Dean was making the usual difficult decision between various brands of alcohol when Sam came running down the aisle of the grocery store. He skidded to a stop and hissed, "Dean, we gotta get out of here."
"That leprechaun, from Nebraska? He's here."
Dean frowned. "What, here here? In the grocery store here?"
"In the next aisle, picking out some cream here," Sam said, nodding his head to the left.
"Seriously?" Stepping away from the six-packs, Dean walked to the end of the aisle and carefully peeked around the display of corn chips.
Standing in front of the refrigerated rows of milk, squinting at the sell-by dates on two cartons, was the leprechaun.
Dean jumped back. "Dude," he said, gaping at Sam. "That's him."
"I know. We've gotta get out of here," he repeated, gesturing towards the far-off sanctuary of the automatic sliding doors.
"Right, right," Dean said, following him with only one last, longing look at the beer.

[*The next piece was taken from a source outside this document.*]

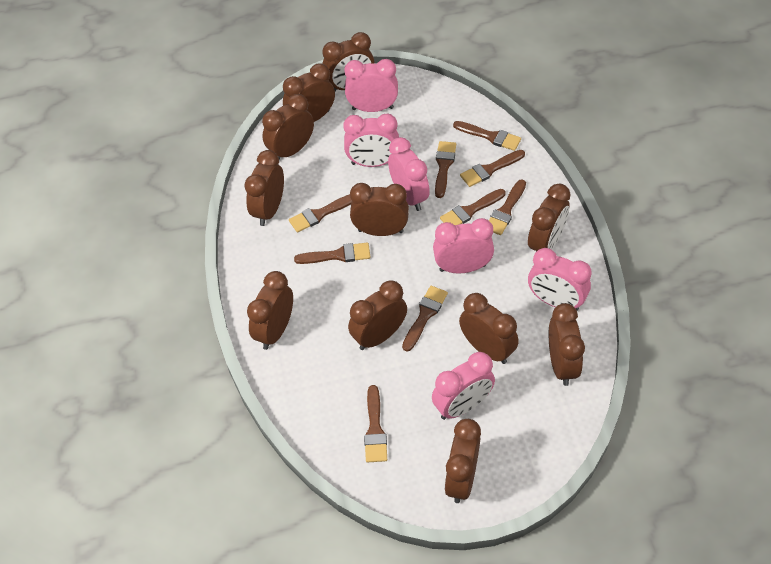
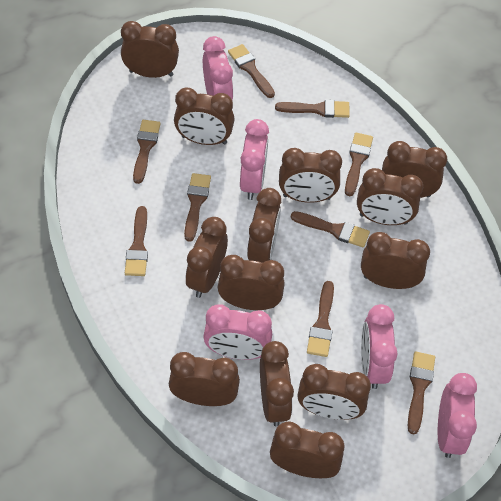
brown clock: [245,150,284,226] [247,271,293,350] [262,94,314,159] [283,63,335,122] [322,32,374,91] [348,280,407,350] [350,183,409,236] [444,419,481,503] [459,293,519,364] [528,184,571,252] [549,303,585,386] = 11 -> [121,21,179,78] [169,352,240,406] [174,87,235,145] [186,217,228,298] [218,255,284,310] [247,188,281,263] [260,341,294,426] [270,421,344,478] [279,148,342,203] [298,364,371,420] [357,168,423,225] [361,232,430,289] [382,141,447,198] = 13
pink clock: [343,113,399,167] [344,59,398,112] [388,137,430,211] [432,352,495,420] [433,218,494,273] [528,248,592,311] = 6 -> [203,36,233,100] [203,304,272,360] [240,119,269,200] [361,304,398,389] [438,373,477,458] = 5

They hurried as fast as they could without drawing attention to themselves, not that it did them much good.
"Sam," Dean whispered. "He's following us."
"I see him," Sam said.
The leprechaun was pushing a cart of groceries, humming to himself as he glanced at the shelves on either side. He didn't stop once. Baked goods must not be his thing.
Which gave Dean an idea. Slipping one of his knives into his hand, he picked up a huge paper bag of sugar. The tip of the knife was all he needed to get a stream of the stuff falling onto the floor.
"Oh, man, Dean," Sam said, trying to sound judging and disappointed. It didn't quite work. "That's gonna be a pain in the ass to clean up."
"Not my fault," Dean protested automatically. "These bags always leak, it's poor construction."
The leprechaun looked down at the small pile of sugar on the floor and tsked. Dean and Sam shared a hopeful glance. Once he was distracted by counting the grains, they could make an escape. Yessir, once he stopped frowning at the sugar and started... pushing his cart around the pile? What?
Maneuvering his cart around the mess, the leprechaun left the aisle, politely informing one of the store's workers of the spill.
Sam stared after the disappearing leprechaun. Dean looked down at his pile of sugar, which was still steadily growing.
"So," Sam started.
"Not a leprechaun."
Dean set his opened bag of sugar down carefully, and brushed a few stray grains off his shirt. "We should probably - "
They made a dash for the sliding doors. The not-leprechaun, one Richard Woolsey, helpfully pointed out the spill to a disgruntled teenage employee of the store, and then went back to his grocery shopping.
He really had missed Earth foods while off world.